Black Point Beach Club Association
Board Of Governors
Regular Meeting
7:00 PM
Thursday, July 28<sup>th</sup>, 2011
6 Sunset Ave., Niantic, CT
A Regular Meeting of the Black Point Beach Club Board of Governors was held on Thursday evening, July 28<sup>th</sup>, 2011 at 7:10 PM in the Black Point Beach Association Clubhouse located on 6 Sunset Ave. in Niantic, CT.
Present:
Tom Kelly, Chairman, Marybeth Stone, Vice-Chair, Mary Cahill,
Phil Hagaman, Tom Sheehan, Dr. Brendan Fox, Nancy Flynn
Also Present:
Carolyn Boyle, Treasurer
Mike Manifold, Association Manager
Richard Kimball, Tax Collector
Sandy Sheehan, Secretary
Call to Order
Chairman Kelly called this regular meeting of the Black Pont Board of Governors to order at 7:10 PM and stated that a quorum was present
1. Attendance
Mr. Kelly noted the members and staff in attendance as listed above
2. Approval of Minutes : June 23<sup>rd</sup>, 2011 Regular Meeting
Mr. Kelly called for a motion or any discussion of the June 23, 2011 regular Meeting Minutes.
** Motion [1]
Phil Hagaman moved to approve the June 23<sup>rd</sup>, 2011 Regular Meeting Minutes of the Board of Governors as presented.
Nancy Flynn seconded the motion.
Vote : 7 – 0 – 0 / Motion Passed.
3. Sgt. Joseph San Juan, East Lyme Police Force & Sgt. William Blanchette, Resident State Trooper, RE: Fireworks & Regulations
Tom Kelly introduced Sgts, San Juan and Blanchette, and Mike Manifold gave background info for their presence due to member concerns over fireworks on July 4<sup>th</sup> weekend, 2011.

--

Work required — Say how many lines in the records contain the string "Mike", and say nothing else.

Written answer — 2